本文
説明

テントハウスの脚座構造

【課題】大型倉庫や建築現場等の仮囲いとして用いられるテントハウスの脚座構造に於て、軟弱で凹凸がある接地面であっても容易に設置ができる様にする。
【解決手段】 基台2、座体3、支柱5、高さ調整手段6、緊張手段7とで構成し、とりわけ接地面Aに接地される基台2と、基台2に対して支柱5を起立固定する為の緊張手段7とを設ける。基台2に対して座体3を前後方向に調整移動する為の水平調整手段4を備えていても良い。緊張手段7は、座体3と支柱5との間に介設されたターンバックル26にしても良い。緊張手段7は、基台2に掛止される掛止体27と、掛止体27と支柱5との間に介設されたジャッキベース28とを備えていても良い。

【発明の詳細な説明】
【技術分野】
【0001】
本発明は、例えば大型倉庫や建築現場等の仮囲いとして用いられるテントハウスの脚座構造の改良に関する。
【背景技術】
【0002】
従来、この種のテントハウスの脚座構造としては、例えば特許文献1に記載されたもののが知られている。
当該テントハウスの脚座構造は、接地面に接地される座体と、座体に直立される支柱と、座体に対して支柱の高さを調整する為の高さ調整手段と、から構成されている。

保存データ

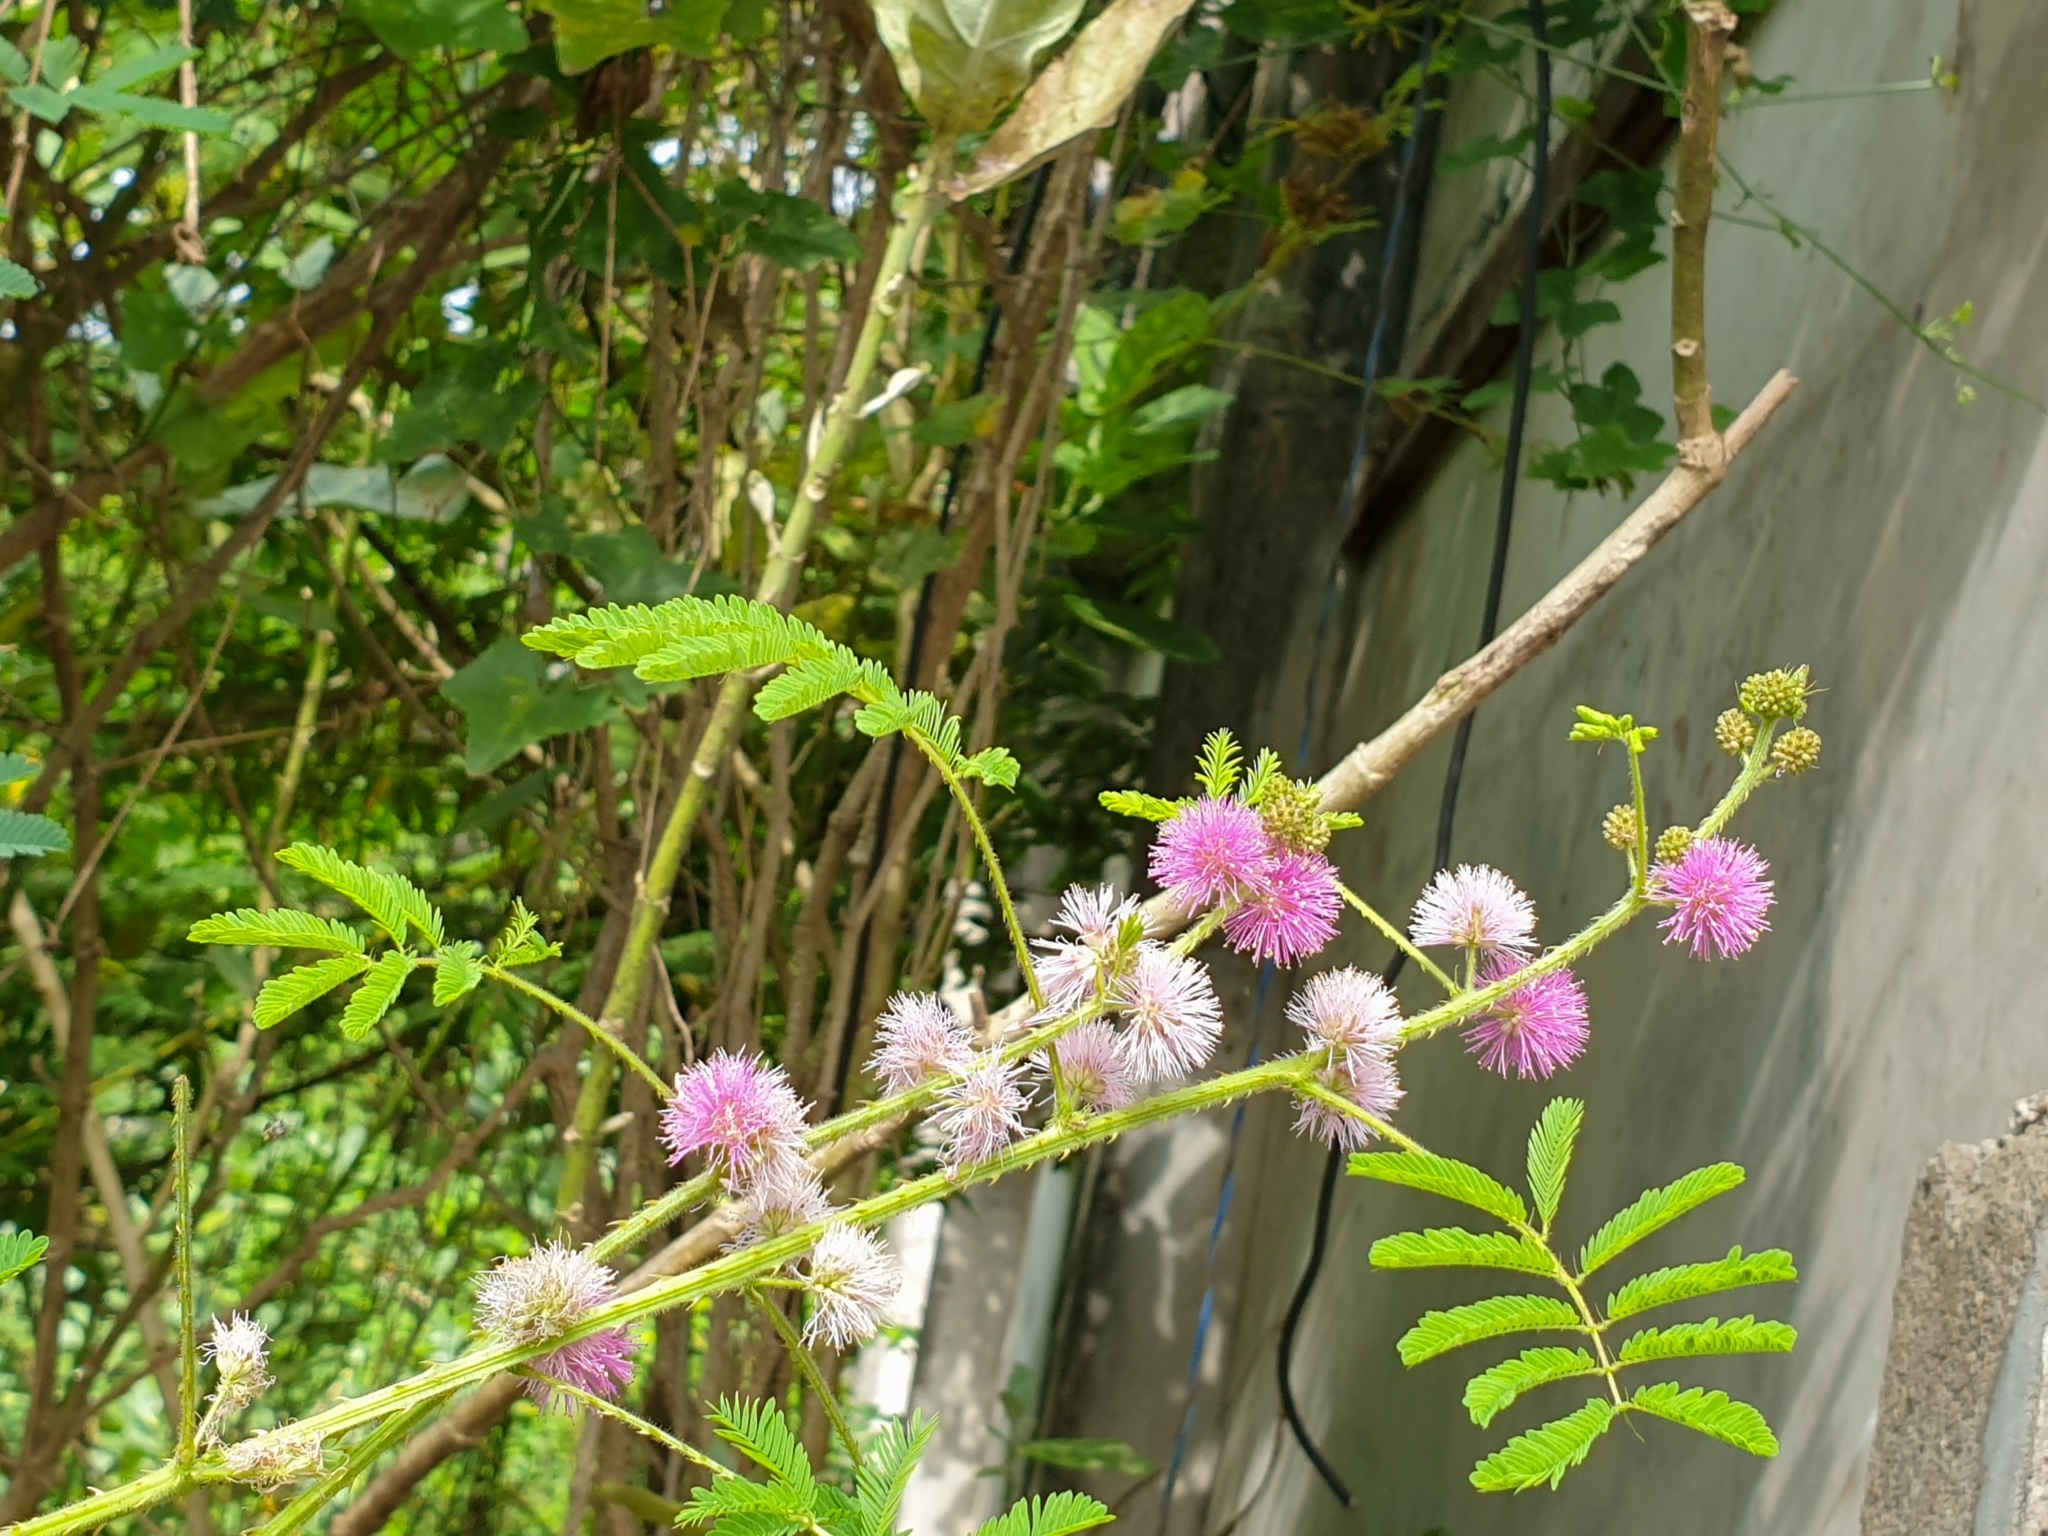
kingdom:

実施課題
a. 本文の「【解決手段】」で始まる段落を箇条書きにまとめ直してください。主要な事実は残すこと。
b. 本文によると、特許文献1に記載された従来のテントハウスの脚座構造は、どのような要素で構成されていますか。

解答例
a.
- 構成要素：基台2、座体3、支柱5、高さ調整手段6、緊張手段7
- 特に、接地面Aに接地される基台2と、基台2に対して支柱5を起立固定するための緊張手段7を設ける
- 基台2に対して座体3を前後方向に調整移動する水平調整手段4を備えてもよい
- 緊張手段7は、座体3と支柱5との間に介設されたターンバックル26としてもよい
- 緊張手段7は、基台2に掛止される掛止体27と、掛止体27と支柱5との間に介設されたジャッキベース28とを備えてもよい

b. 接地面に接地される座体、座体に直立される支柱、座体に対して支柱の高さを調整するための高さ調整手段で構成されています。